__Instructions__:
**a)** In the commentary on the Ese and Yinusa case, what work did Yinusa do for Ese's mother before he became a tricycle operator?
**b)** Extend the commentary on the Ese and Yinusa case, picking up after its final sentence.

__Document segment__:
******************************

First, Yinusa is Ese’s mother customer – used to fetch water for her, in her shop, before later turned to a tricycle operator. Now the questions: If Ese’s father is not frequent in his wife’s shop, did he know Yinusa’s business relationship with his wife? If he’s not so observant of the details, can Ese mother deny she never suspected any strange advances or moves before August 20, 2015, from Yinusa to her daughter, Ese? For whatever reason, people allege it is the woman who first had the hint of relationship of her children with the opposite sex. In Ese’s saga, it was alleged that Yinusa has been buying and sending gifts to her (Ese); so, can Ese’s mother deny having knowledge of this? Did she (Ese’s mother) also receive gifts from Yellow? Nkan ti ako ba fe je, aki fi rumu (You don’t perceive what you distaste).

I make bold to say here that Ese’s mother and father had failed in their duty as a conscious parent – not to have been able to nip the danger in the bud when it loomed. Ese’s parents are not the only one in this challenge. There are many parents who lack close relationship and effective communication with their wards. And a child who misses this will take any standard or anything that comes to his her way anywhere. In other words, when a child is not trained by the parents that it is crucial to stand for something in life, then such child can fall for anything anywhere and at anytime!

It is the same thing with Yinusa’s parents. Even if they certified him for marriage, how come they accommodated their son bringing a teenager, without information from where she (a teenager) came from or communicating with her parents? Or they imagined Ese did not have a source? I am not ruling out the fact that Yinusa might not have parents could be (orphan); or not living with his parents or that he is living with his relatives or took Ese to his extended family members. Whatever the case might be with him, they all failed in their responsibility and obligation, just like Ese’s parents did. I smell effects of ignorance and lust in the saga, on both sides.

******************************

__Supplied material__:
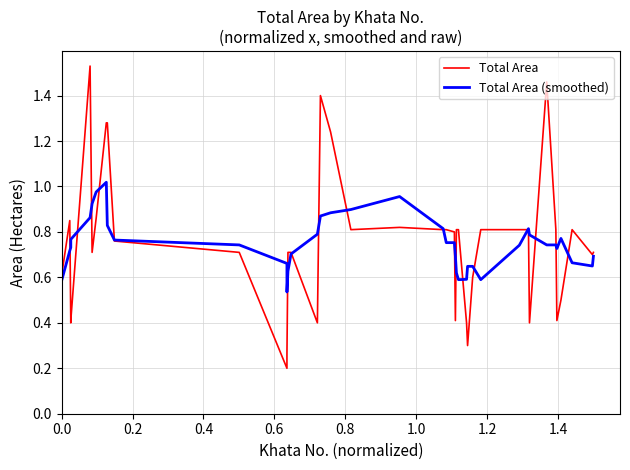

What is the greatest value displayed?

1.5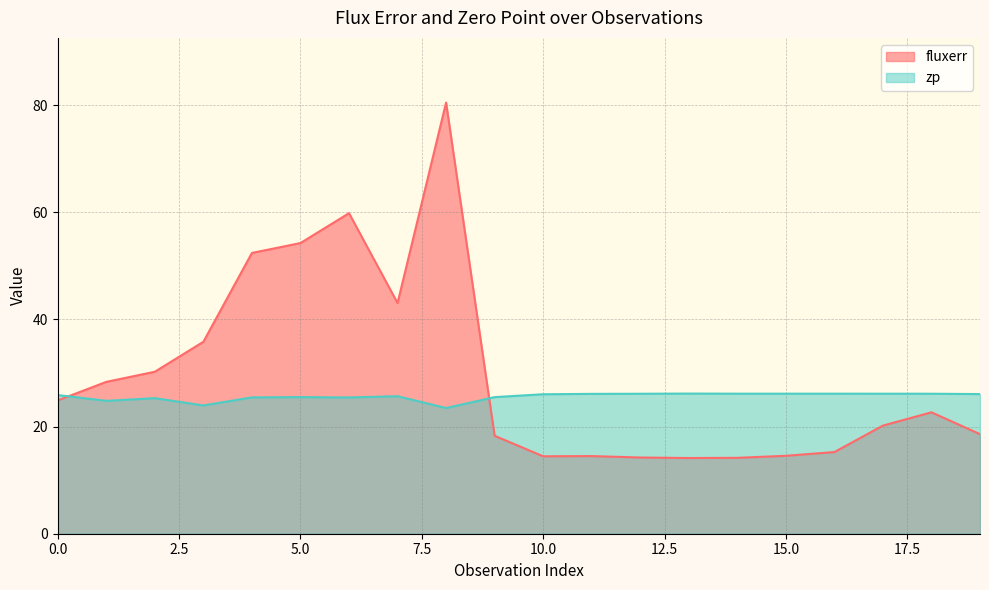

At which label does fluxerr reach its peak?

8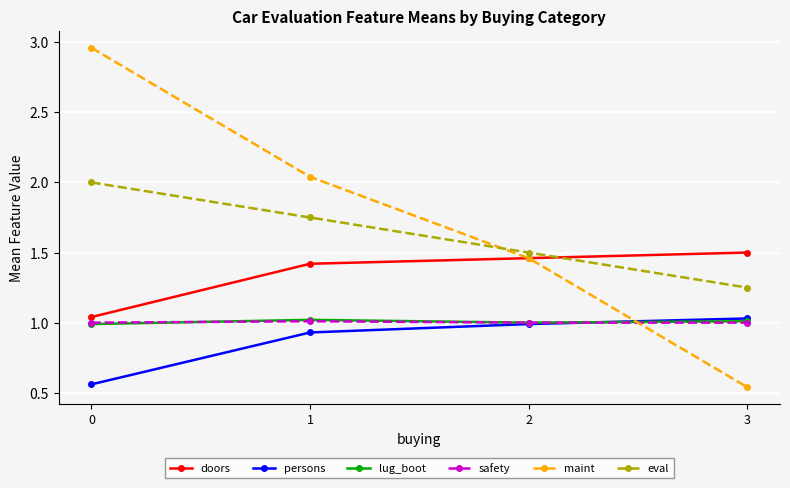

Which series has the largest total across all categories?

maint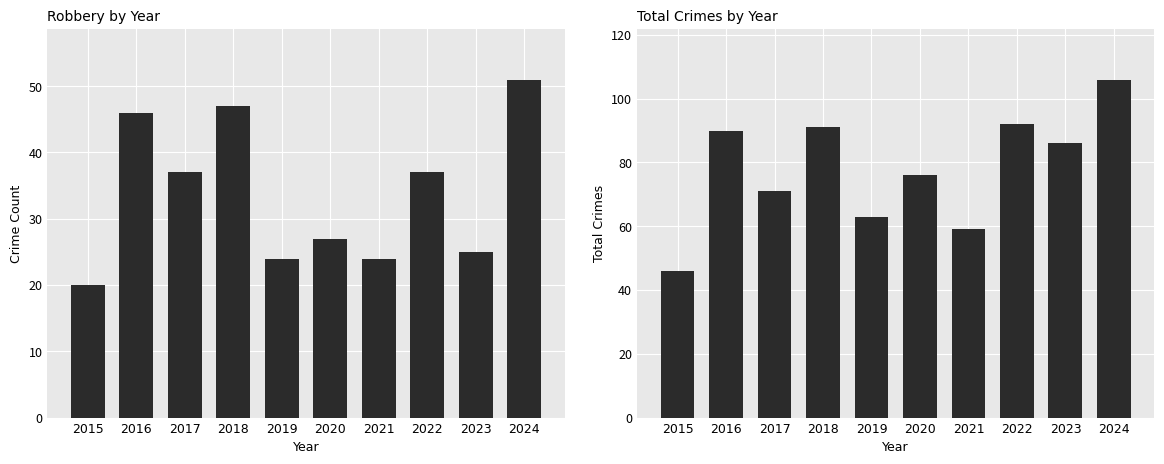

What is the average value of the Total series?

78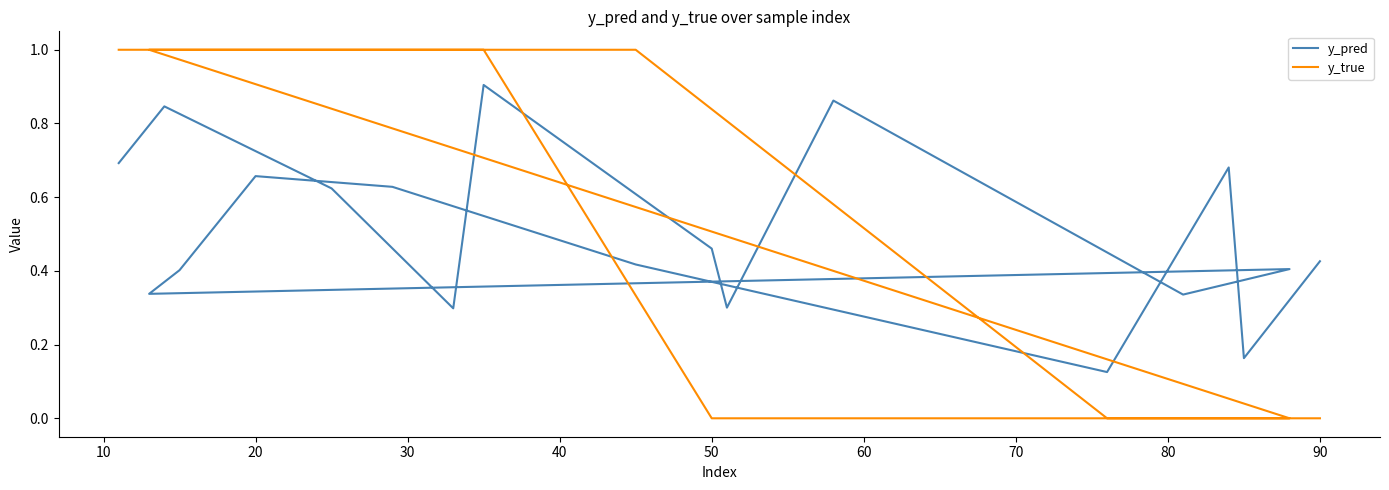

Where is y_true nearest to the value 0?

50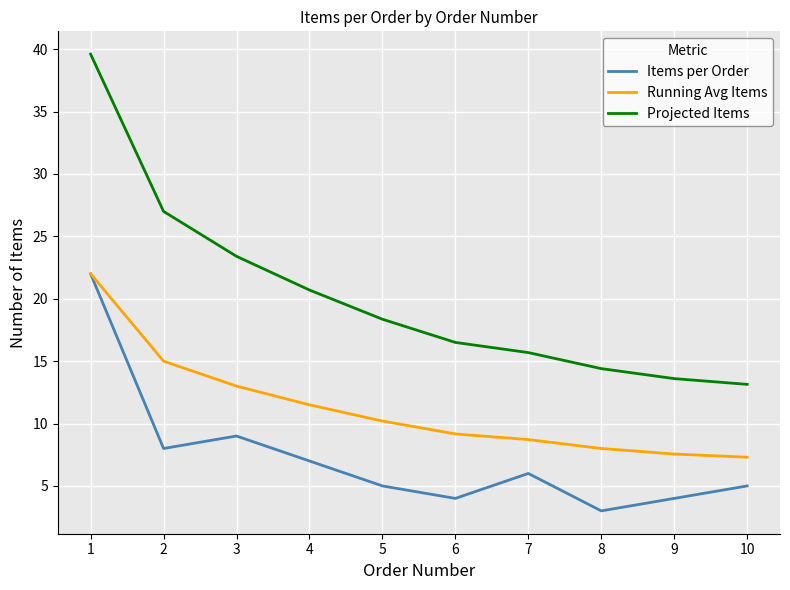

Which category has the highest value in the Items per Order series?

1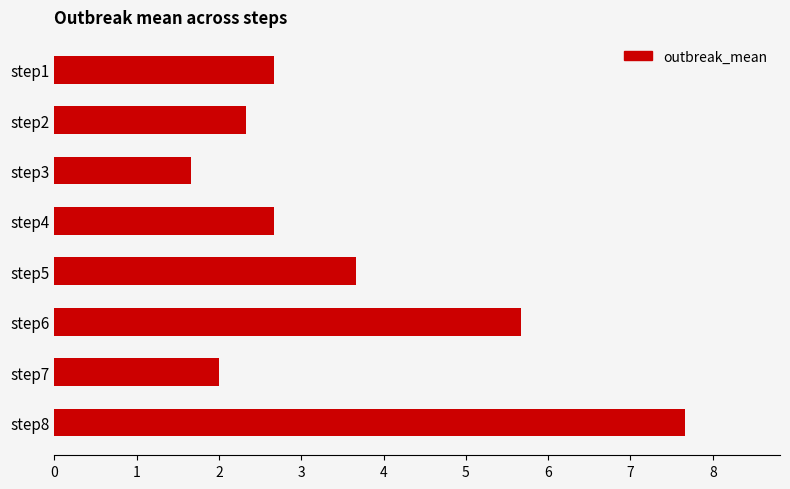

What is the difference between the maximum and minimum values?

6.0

******************************

__Answers to the exercises__:
**a)** He fetched water for her in her shop.

**b)**
Ese’s abduction or elope story should be an eye opener to the reckless and passive parents, who always rely on their wards’ teachers/trainers to do all the magic. Indeed, it is a warning to the naughty mothers who indulge their children so much in the name of pampering and the fathers who evade the task of taking care of the children and leave the palava only to the mothers (wives). These are discouraging trends and the earlier all parents stopped the negligence and laxity, the better and most importantly, reducing the risk of over exposing the underage children to different societal hazards. Our wards must be our best friends and companions – they must know us and we must know them too!

Again, I blame the Police and other personalities alleged to have heard about the case since, yet allowed it to lie low until the media pushed it for the global attention. Why must the Police and alleged personalities keep silent or be inactive on a serious issue like this, since August last year when the abduction or elope was brought to their attention? So without the media report, the saga would have just ended miserably? Very sad! If this is the case, it only justifies the position that there are many but not reported Ese’s cases across the country. This is what I refer to as a failed system. Nigeria is unlike US, where the security of one is the security of all. Until we change the wrong mentality, the media will still report many Ese’s cases in the future, and many regret; noise and lamentation will still follow. We can’t continue like this.

Lagos State Government; Wake Up Please!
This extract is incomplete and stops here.